For the listing below, print exactly the lines from the line with "(IHC) histopathology image" to the line with "micrograph displays endometrial", both included, and nothing beyond them.

§ §

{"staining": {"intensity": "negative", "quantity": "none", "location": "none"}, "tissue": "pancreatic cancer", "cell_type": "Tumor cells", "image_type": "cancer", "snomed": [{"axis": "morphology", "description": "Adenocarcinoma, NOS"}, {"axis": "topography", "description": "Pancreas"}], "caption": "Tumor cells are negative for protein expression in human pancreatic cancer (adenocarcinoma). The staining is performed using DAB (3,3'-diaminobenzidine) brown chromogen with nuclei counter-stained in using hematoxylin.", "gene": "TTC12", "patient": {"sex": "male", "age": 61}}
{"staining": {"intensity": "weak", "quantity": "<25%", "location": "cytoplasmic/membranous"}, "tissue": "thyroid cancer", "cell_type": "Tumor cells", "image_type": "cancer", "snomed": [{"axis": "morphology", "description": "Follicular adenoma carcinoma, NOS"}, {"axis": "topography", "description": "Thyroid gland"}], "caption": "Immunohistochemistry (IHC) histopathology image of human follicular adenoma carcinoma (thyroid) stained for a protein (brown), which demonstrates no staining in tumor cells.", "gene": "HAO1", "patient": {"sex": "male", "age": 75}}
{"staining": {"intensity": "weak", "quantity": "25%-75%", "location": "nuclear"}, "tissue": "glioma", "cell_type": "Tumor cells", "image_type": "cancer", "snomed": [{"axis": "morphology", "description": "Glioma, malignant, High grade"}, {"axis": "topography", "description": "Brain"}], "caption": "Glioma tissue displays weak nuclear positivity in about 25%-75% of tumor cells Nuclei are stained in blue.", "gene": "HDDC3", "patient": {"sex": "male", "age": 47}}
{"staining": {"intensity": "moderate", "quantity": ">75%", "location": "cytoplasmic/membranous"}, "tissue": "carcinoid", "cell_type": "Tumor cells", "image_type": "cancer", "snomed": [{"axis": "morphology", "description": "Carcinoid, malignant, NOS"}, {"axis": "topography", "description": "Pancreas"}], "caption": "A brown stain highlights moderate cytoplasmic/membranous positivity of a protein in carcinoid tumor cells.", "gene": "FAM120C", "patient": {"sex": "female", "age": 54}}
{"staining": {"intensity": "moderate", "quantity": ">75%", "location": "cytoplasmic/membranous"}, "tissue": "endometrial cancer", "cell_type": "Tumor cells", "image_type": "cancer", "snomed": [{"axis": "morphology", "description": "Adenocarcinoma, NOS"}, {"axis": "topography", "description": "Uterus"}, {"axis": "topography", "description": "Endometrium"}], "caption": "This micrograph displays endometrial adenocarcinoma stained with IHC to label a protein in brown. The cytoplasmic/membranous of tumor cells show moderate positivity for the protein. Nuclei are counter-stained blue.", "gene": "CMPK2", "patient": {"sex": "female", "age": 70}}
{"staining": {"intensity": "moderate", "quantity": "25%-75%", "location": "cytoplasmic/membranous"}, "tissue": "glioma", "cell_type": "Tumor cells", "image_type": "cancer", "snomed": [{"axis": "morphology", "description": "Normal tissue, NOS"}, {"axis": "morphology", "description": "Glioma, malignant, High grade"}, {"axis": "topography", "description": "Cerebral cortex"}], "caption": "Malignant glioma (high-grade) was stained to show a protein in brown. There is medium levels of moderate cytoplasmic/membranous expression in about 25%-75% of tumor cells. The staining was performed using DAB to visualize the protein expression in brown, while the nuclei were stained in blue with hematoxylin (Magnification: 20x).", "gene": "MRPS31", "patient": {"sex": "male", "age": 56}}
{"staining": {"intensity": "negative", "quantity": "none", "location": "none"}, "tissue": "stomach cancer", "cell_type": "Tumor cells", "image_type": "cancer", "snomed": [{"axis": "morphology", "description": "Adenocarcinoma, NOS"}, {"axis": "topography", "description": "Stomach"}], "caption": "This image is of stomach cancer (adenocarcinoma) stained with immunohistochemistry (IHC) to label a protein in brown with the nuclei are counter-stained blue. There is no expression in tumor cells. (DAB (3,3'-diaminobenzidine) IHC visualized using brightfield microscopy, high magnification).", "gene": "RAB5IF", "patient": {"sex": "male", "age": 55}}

§ §

Completed task:
{"staining": {"intensity": "weak", "quantity": "<25%", "location": "cytoplasmic/membranous"}, "tissue": "thyroid cancer", "cell_type": "Tumor cells", "image_type": "cancer", "snomed": [{"axis": "morphology", "description": "Follicular adenoma carcinoma, NOS"}, {"axis": "topography", "description": "Thyroid gland"}], "caption": "Immunohistochemistry (IHC) histopathology image of human follicular adenoma carcinoma (thyroid) stained for a protein (brown), which demonstrates no staining in tumor cells.", "gene": "HAO1", "patient": {"sex": "male", "age": 75}}
{"staining": {"intensity": "weak", "quantity": "25%-75%", "location": "nuclear"}, "tissue": "glioma", "cell_type": "Tumor cells", "image_type": "cancer", "snomed": [{"axis": "morphology", "description": "Glioma, malignant, High grade"}, {"axis": "topography", "description": "Brain"}], "caption": "Glioma tissue displays weak nuclear positivity in about 25%-75% of tumor cells Nuclei are stained in blue.", "gene": "HDDC3", "patient": {"sex": "male", "age": 47}}
{"staining": {"intensity": "moderate", "quantity": ">75%", "location": "cytoplasmic/membranous"}, "tissue": "carcinoid", "cell_type": "Tumor cells", "image_type": "cancer", "snomed": [{"axis": "morphology", "description": "Carcinoid, malignant, NOS"}, {"axis": "topography", "description": "Pancreas"}], "caption": "A brown stain highlights moderate cytoplasmic/membranous positivity of a protein in carcinoid tumor cells.", "gene": "FAM120C", "patient": {"sex": "female", "age": 54}}
{"staining": {"intensity": "moderate", "quantity": ">75%", "location": "cytoplasmic/membranous"}, "tissue": "endometrial cancer", "cell_type": "Tumor cells", "image_type": "cancer", "snomed": [{"axis": "morphology", "description": "Adenocarcinoma, NOS"}, {"axis": "topography", "description": "Uterus"}, {"axis": "topography", "description": "Endometrium"}], "caption": "This micrograph displays endometrial adenocarcinoma stained with IHC to label a protein in brown. The cytoplasmic/membranous of tumor cells show moderate positivity for the protein. Nuclei are counter-stained blue.", "gene": "CMPK2", "patient": {"sex": "female", "age": 70}}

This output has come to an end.